Parallelism
Table of contents
Pull the skeleton repository to get the para assignment. Commit and push your changes to GitLab before submitting your homework to Gradescope.
- Note
- There is no autograder for this assignment. Make sure that your implementation is correctly parallelized; it can pass the tests even if there is no parallelism.
Longest sequence
Use the fork/join framework to implement getLongestSequence. Given an int val, int[] arr, and an int sequentialCutoff, getLongestSequence returns the length of the longest consecutive sequence of val in arr.
For example, if arr is [2, 17, 17, 8, 17, 17, 17, 0, 17, 1], then getLongestSequence(17, arr) should return 3 and getLongestSequence(35, arr) should return 0.

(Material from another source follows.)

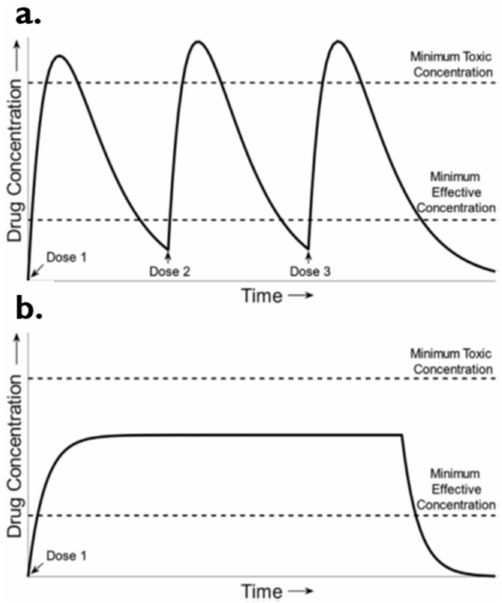
Figure 20. A typical bolus of ( a ) Conventional DDS; ( b ) Controlled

Your code must have O(N) work, O(log N) span, where N is the length of arr, and use the sequentialCutoff argument. You may use the SequenceRange class to carry the return value.
Multi-pass filtering
Use the fork/join framework to implement filterEmpty. Given a String[] arr, filterEmpty returns an array with the lengths of the non-empty strings in arr in order.
For example, if arr is ["", "", "cse", "332", "", "hw", "", "7", "rox"], then filterEmpty(arr) should return [3, 3, 2, 1, 3].
A parallel algorithm for solving this problem in O(N) work and O(log N) span is as follows.
- Parallel map to produce a bit set.
- Parallel prefix over the bit set. (Implementation provided in the skeleton.)
- Parallel map to produce the output.
Do not bother with a sequential cutoff for this exercise. Your base case may process a single element.